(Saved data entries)

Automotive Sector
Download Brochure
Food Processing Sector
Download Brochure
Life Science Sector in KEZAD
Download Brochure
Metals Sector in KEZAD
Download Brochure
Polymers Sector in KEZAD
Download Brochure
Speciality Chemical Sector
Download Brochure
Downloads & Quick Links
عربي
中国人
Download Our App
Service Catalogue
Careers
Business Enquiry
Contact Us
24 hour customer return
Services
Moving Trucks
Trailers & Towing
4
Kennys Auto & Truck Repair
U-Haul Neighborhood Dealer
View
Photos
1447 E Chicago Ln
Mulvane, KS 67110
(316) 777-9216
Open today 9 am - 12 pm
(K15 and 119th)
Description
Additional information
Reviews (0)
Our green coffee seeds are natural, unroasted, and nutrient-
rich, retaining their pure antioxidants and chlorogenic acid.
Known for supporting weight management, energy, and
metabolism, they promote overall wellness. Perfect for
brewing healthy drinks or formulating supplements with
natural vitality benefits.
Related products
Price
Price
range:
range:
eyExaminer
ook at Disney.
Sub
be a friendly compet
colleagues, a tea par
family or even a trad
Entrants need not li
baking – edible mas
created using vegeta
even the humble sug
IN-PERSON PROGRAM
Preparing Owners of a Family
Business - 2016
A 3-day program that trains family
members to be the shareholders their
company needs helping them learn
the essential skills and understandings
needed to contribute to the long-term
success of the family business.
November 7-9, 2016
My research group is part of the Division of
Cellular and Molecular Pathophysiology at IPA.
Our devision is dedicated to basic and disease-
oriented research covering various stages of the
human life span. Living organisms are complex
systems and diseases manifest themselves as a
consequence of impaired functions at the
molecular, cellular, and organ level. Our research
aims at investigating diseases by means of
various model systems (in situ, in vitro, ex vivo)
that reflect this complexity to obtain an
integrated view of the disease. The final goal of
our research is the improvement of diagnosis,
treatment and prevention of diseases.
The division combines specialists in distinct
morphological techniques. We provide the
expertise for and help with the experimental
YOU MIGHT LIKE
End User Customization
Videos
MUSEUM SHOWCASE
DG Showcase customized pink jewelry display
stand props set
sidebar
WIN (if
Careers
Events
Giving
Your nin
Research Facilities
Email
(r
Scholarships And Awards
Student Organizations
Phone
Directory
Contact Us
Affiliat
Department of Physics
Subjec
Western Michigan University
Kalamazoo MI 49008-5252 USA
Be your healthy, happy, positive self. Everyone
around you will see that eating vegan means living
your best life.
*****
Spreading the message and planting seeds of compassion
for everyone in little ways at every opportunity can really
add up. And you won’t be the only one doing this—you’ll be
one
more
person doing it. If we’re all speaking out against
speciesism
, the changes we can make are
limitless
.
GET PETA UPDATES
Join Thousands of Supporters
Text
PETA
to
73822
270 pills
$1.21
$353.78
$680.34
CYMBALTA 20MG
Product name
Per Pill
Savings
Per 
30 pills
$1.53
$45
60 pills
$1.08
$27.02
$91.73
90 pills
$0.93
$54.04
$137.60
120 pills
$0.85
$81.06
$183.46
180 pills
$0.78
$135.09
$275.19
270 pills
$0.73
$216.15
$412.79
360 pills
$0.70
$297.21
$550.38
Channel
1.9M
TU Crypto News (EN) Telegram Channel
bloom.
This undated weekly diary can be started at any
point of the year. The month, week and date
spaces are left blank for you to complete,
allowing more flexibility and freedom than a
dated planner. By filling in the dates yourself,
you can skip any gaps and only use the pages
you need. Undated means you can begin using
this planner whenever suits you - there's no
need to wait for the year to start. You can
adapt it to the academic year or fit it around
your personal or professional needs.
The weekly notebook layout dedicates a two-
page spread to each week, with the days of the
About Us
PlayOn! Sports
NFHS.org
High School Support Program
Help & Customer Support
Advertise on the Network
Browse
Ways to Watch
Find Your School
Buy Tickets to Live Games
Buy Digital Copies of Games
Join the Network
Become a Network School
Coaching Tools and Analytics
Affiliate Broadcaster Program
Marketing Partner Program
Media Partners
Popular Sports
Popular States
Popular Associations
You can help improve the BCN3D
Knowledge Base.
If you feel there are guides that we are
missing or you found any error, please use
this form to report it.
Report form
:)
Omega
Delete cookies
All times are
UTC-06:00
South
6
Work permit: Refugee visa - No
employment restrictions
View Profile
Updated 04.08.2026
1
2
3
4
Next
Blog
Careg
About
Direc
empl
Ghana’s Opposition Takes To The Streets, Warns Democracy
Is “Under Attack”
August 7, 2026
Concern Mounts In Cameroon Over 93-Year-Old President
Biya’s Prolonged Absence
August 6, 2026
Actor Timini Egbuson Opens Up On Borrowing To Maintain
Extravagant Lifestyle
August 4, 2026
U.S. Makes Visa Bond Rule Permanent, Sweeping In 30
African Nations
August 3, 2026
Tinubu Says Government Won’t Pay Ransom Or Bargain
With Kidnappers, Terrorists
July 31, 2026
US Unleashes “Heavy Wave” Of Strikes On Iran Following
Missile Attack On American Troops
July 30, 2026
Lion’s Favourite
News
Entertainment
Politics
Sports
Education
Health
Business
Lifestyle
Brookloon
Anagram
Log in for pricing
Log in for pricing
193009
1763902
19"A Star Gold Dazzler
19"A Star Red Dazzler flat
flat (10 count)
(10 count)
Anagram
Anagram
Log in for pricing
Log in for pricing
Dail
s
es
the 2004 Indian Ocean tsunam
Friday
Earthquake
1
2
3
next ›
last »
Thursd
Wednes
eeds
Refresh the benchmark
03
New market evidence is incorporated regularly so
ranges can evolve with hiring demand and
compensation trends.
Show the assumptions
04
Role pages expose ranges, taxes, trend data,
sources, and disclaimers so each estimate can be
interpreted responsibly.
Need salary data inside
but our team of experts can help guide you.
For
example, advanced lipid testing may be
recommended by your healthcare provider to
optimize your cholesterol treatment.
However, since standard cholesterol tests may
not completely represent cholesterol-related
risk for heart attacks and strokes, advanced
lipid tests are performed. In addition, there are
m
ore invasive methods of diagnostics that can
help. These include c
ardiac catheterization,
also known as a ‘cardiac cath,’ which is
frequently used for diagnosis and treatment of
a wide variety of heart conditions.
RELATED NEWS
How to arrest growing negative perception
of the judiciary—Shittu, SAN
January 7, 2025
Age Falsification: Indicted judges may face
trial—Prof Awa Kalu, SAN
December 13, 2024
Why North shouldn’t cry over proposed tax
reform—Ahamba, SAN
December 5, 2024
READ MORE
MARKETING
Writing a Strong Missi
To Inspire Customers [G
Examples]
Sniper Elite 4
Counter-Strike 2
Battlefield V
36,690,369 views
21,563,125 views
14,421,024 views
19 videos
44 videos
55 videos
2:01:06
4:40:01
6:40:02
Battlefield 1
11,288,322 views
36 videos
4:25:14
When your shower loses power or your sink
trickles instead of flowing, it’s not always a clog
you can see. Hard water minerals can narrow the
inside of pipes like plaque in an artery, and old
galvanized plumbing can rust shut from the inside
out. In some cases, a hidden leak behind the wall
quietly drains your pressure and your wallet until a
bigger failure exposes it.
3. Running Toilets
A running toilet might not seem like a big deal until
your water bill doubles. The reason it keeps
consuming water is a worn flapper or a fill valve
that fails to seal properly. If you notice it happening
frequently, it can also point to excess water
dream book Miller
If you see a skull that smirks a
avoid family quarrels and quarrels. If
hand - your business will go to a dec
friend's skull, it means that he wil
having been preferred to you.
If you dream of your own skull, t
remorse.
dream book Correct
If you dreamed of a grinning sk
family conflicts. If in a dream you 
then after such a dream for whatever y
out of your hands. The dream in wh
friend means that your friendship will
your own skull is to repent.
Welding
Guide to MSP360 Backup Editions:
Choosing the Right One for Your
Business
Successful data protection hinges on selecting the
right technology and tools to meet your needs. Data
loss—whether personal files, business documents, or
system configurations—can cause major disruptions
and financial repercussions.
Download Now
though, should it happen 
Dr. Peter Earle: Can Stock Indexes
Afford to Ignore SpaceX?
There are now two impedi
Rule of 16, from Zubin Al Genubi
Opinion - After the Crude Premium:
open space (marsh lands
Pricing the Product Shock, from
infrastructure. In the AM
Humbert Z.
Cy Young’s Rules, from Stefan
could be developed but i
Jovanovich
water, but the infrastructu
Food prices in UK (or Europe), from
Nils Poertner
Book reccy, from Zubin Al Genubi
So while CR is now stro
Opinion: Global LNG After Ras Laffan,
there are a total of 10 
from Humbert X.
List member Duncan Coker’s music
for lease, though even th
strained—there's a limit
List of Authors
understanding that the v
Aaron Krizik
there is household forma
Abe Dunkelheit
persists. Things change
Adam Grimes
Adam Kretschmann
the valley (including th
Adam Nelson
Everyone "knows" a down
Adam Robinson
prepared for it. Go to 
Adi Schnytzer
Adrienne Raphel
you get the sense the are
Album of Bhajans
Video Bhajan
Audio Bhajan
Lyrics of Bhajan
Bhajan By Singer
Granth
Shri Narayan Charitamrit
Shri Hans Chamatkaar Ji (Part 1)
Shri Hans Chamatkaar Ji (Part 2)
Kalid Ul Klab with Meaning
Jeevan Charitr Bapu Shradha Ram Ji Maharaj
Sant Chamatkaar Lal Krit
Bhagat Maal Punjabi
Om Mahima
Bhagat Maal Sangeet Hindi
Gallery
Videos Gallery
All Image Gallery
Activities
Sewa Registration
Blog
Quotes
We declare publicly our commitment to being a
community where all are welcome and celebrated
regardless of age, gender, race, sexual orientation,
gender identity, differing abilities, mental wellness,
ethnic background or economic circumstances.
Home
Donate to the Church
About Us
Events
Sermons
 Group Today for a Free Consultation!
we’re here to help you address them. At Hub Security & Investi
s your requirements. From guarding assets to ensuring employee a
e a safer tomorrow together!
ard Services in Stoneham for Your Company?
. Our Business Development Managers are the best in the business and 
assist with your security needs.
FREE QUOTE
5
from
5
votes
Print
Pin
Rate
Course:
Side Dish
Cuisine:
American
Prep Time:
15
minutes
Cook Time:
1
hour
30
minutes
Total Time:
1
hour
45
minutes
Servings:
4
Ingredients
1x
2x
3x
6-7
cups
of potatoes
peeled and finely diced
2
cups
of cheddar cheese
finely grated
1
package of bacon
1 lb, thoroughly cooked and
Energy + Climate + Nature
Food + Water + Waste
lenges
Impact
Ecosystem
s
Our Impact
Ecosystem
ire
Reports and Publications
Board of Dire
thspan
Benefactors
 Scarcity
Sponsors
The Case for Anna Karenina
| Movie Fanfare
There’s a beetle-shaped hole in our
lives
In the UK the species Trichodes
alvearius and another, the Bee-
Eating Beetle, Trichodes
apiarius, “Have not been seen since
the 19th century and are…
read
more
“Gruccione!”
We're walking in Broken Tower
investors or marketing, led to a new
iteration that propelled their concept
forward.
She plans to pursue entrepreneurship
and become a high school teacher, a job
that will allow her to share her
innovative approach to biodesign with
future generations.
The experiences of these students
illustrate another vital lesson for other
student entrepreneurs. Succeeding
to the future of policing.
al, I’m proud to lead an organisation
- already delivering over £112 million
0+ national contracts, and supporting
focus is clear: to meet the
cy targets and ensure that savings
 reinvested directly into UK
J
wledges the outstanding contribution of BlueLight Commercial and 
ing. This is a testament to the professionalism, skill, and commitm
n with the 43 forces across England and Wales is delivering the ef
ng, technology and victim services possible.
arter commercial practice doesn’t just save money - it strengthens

* Exercise details *
Please write out the listing above word for word, starting at its first line and ending at the line that contains "(316) 777-9216", with both of those lines included.

* Solution for this exercise *
Automotive Sector
Download Brochure
Food Processing Sector
Download Brochure
Life Science Sector in KEZAD
Download Brochure
Metals Sector in KEZAD
Download Brochure
Polymers Sector in KEZAD
Download Brochure
Speciality Chemical Sector
Download Brochure
Downloads & Quick Links
عربي
中国人
Download Our App
Service Catalogue
Careers
Business Enquiry
Contact Us
24 hour customer return
Services
Moving Trucks
Trailers & Towing
4
Kennys Auto & Truck Repair
U-Haul Neighborhood Dealer
View
Photos
1447 E Chicago Ln
Mulvane, KS 67110
(316) 777-9216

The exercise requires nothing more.